⟨

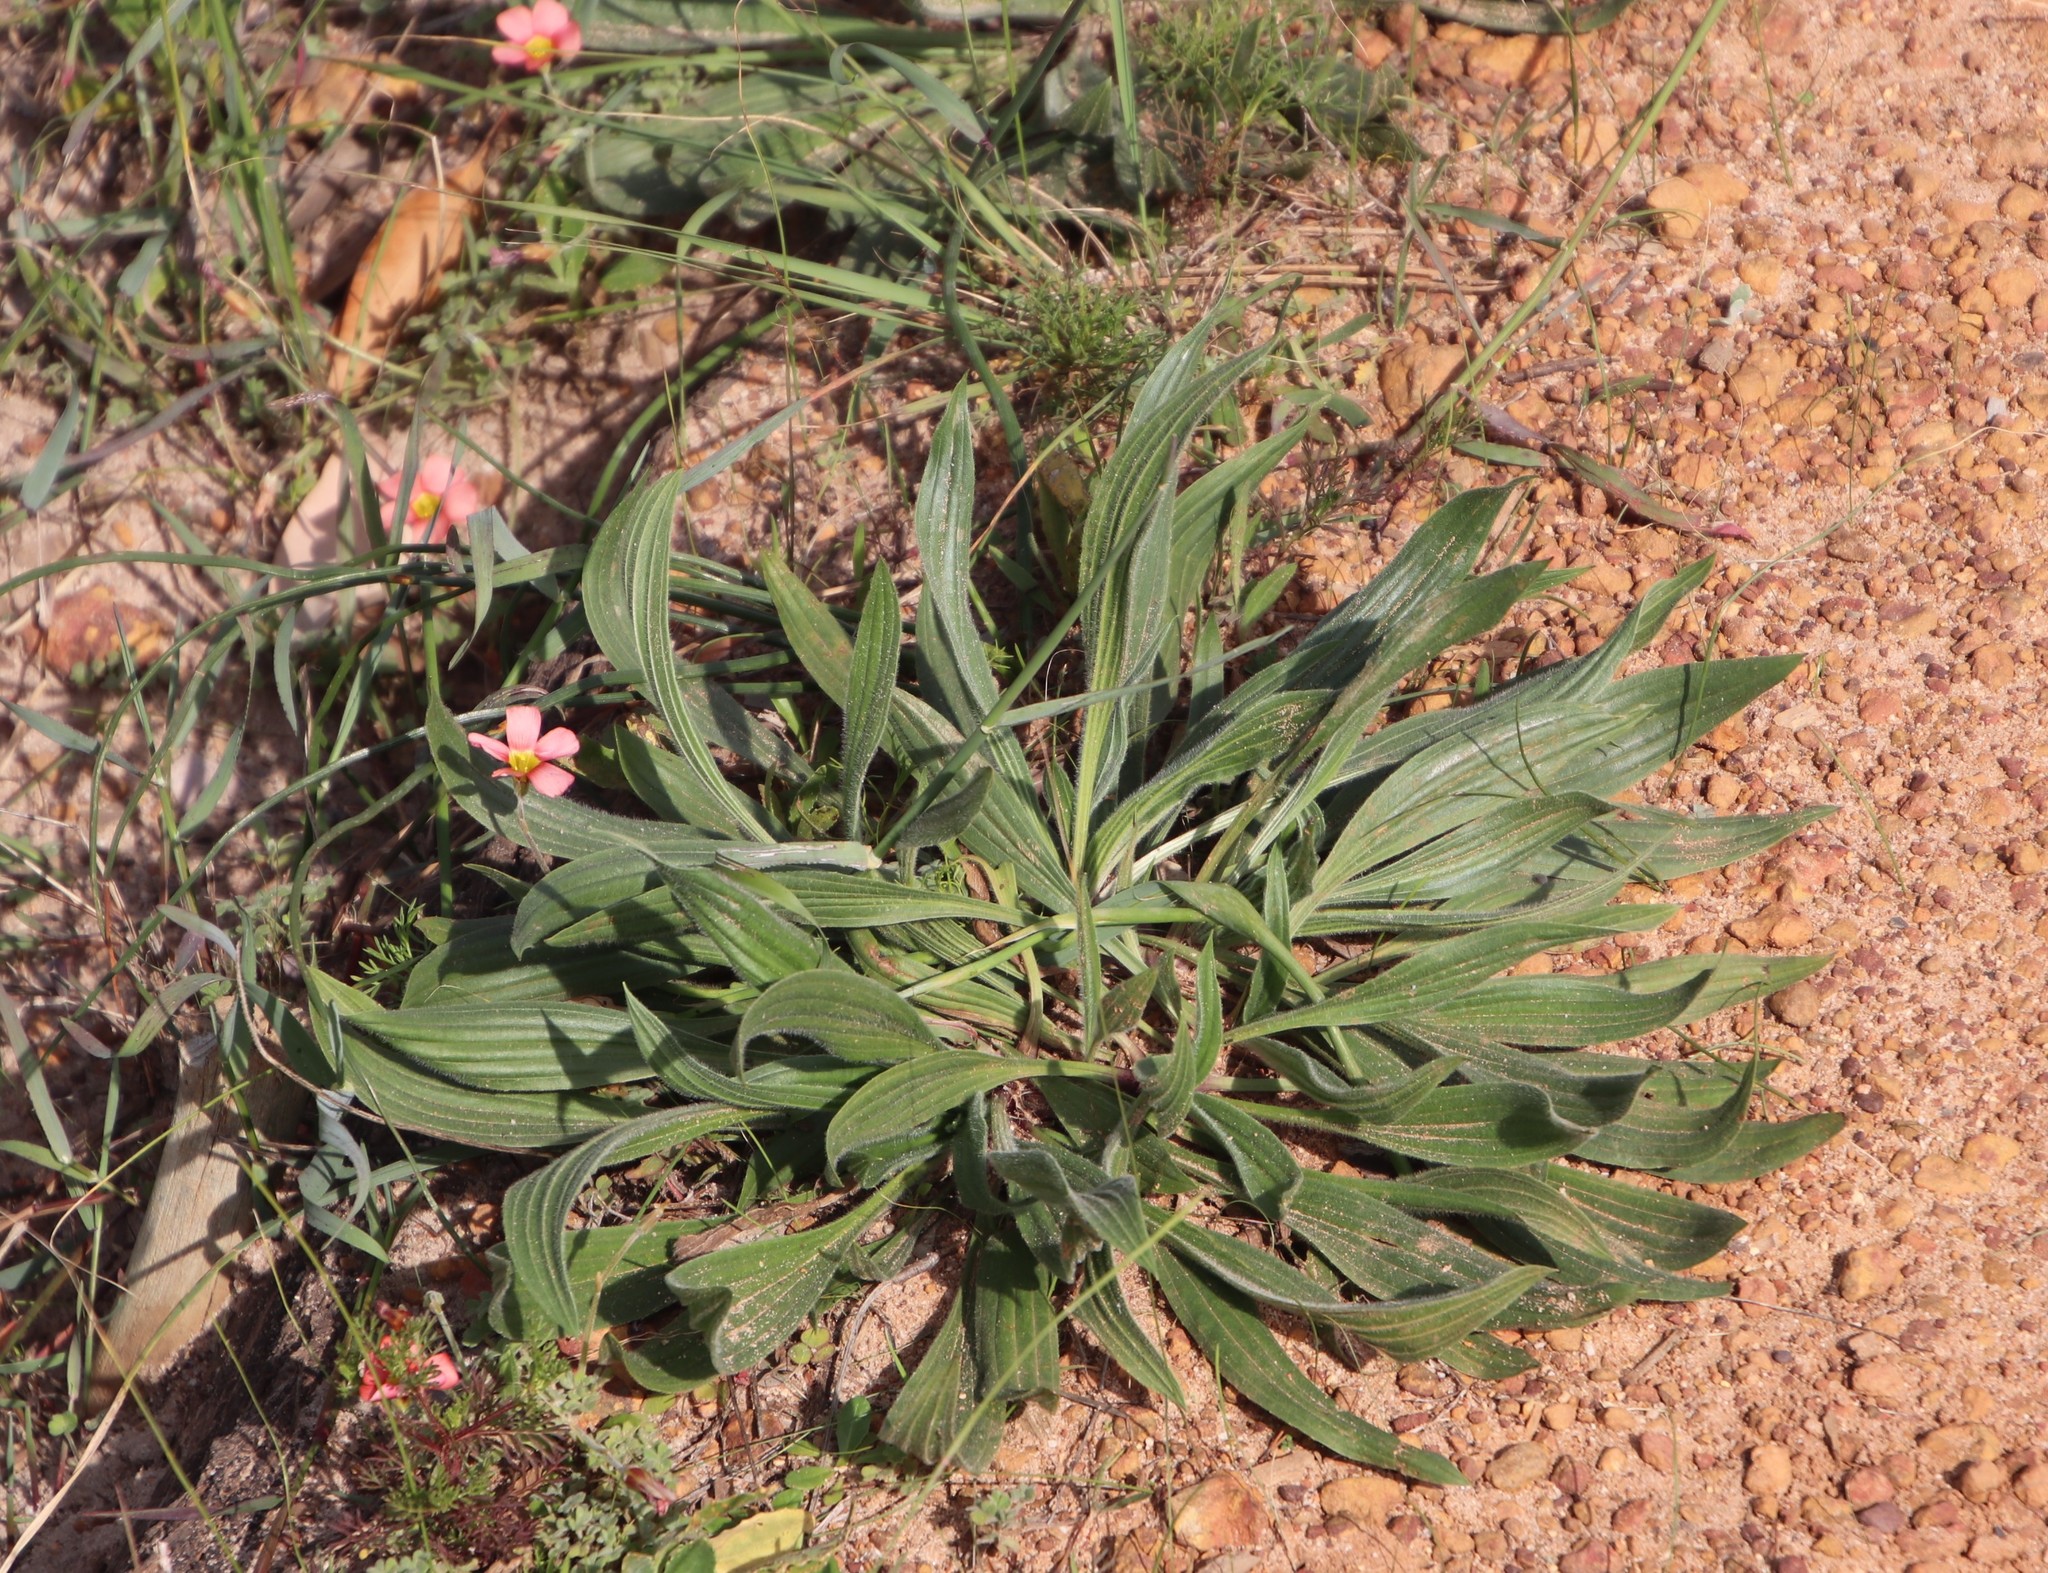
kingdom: Plantae
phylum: Tracheophyta
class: Magnoliopsida
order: Lamiales
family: Plantaginaceae
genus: Plantago
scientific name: Plantago lanceolata
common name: Ribwort plantain
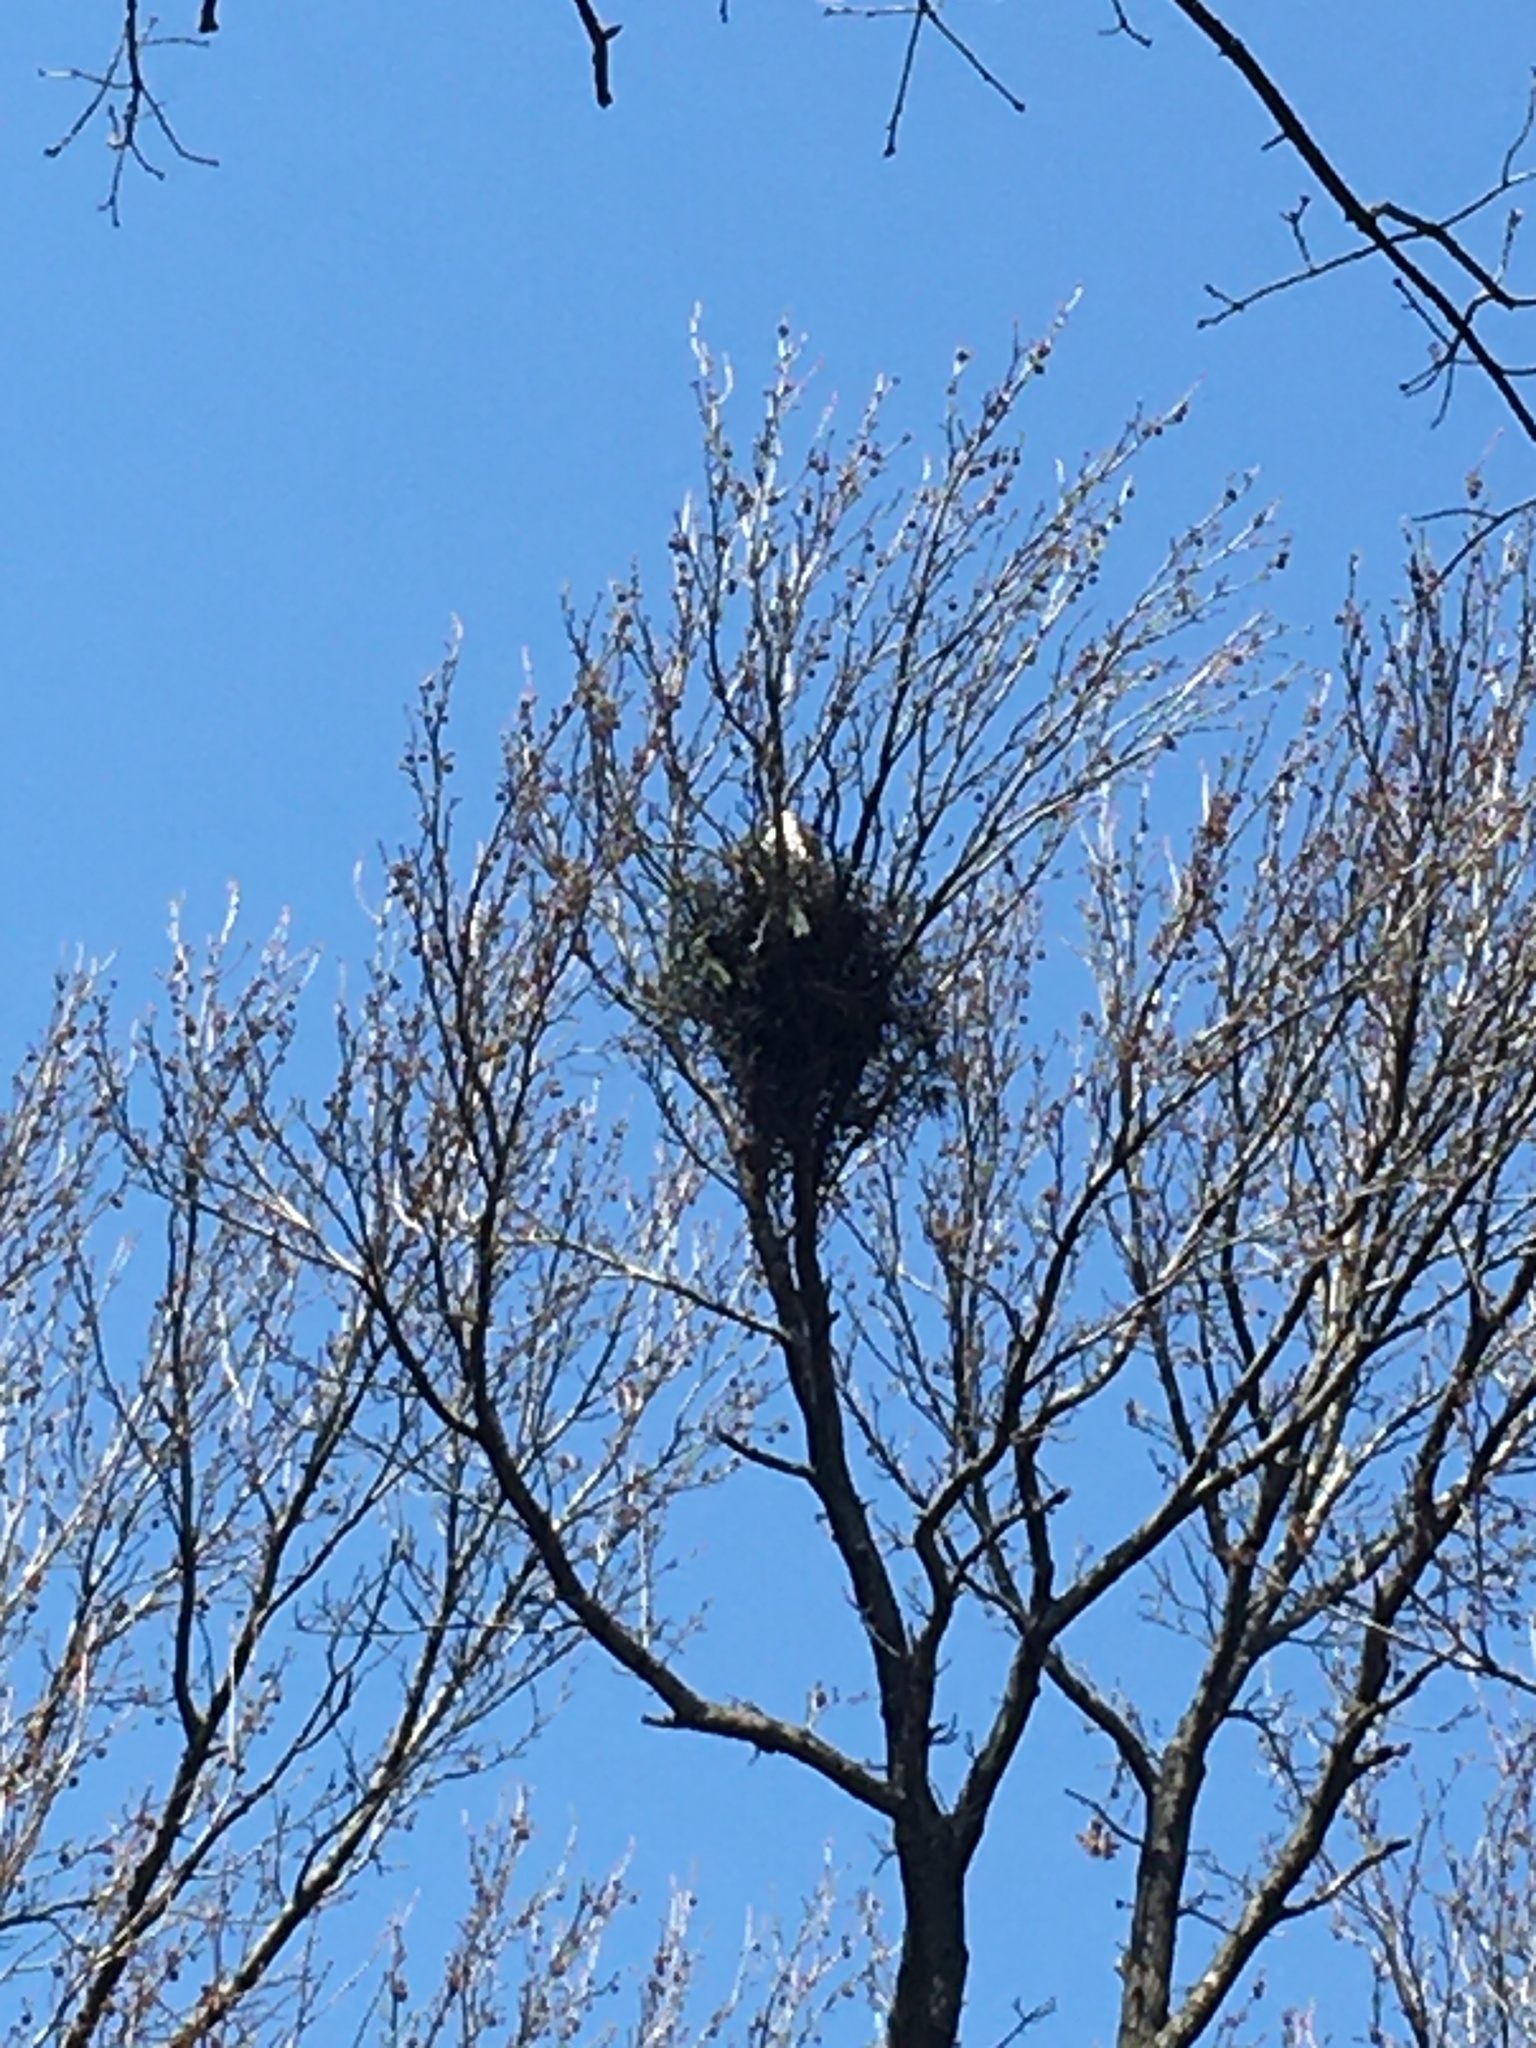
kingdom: Animalia
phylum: Chordata
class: Aves
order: Accipitriformes
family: Accipitridae
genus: Buteo
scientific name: Buteo jamaicensis
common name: Red-tailed hawk
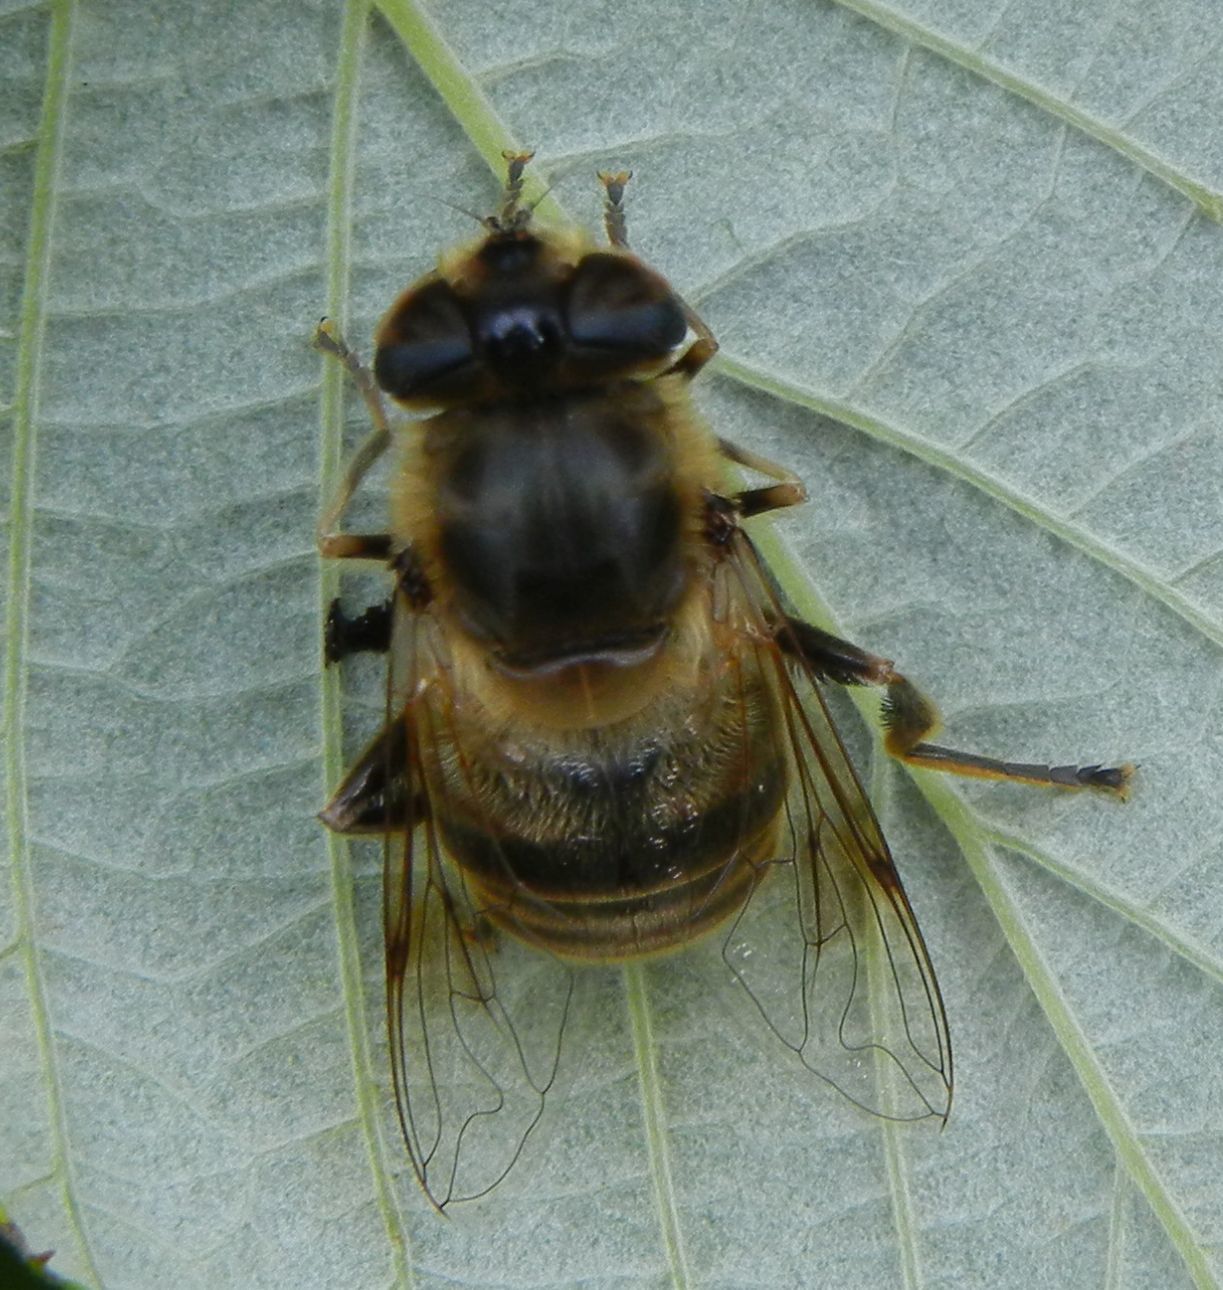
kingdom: Animalia
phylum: Arthropoda
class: Insecta
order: Diptera
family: Syrphidae
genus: Eristalis
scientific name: Eristalis tenax
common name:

⟩

• [Your instructions] Render every line of the records above as one numbered list, omitting any blank line and leaving the pictures out.

• [Solution]
1. kingdom: Plantae
2. phylum: Tracheophyta
3. class: Magnoliopsida
4. order: Lamiales
5. family: Plantaginaceae
6. genus: Plantago
7. scientific name: Plantago lanceolata
8. common name: Ribwort plantain
9. kingdom: Animalia
10. phylum: Chordata
11. class: Aves
12. order: Accipitriformes
13. family: Accipitridae
14. genus: Buteo
15. scientific name: Buteo jamaicensis
16. common name: Red-tailed hawk
17. kingdom: Animalia
18. phylum: Arthropoda
19. class: Insecta
20. order: Diptera
21. family: Syrphidae
22. genus: Eristalis
23. scientific name: Eristalis tenax
24. common name:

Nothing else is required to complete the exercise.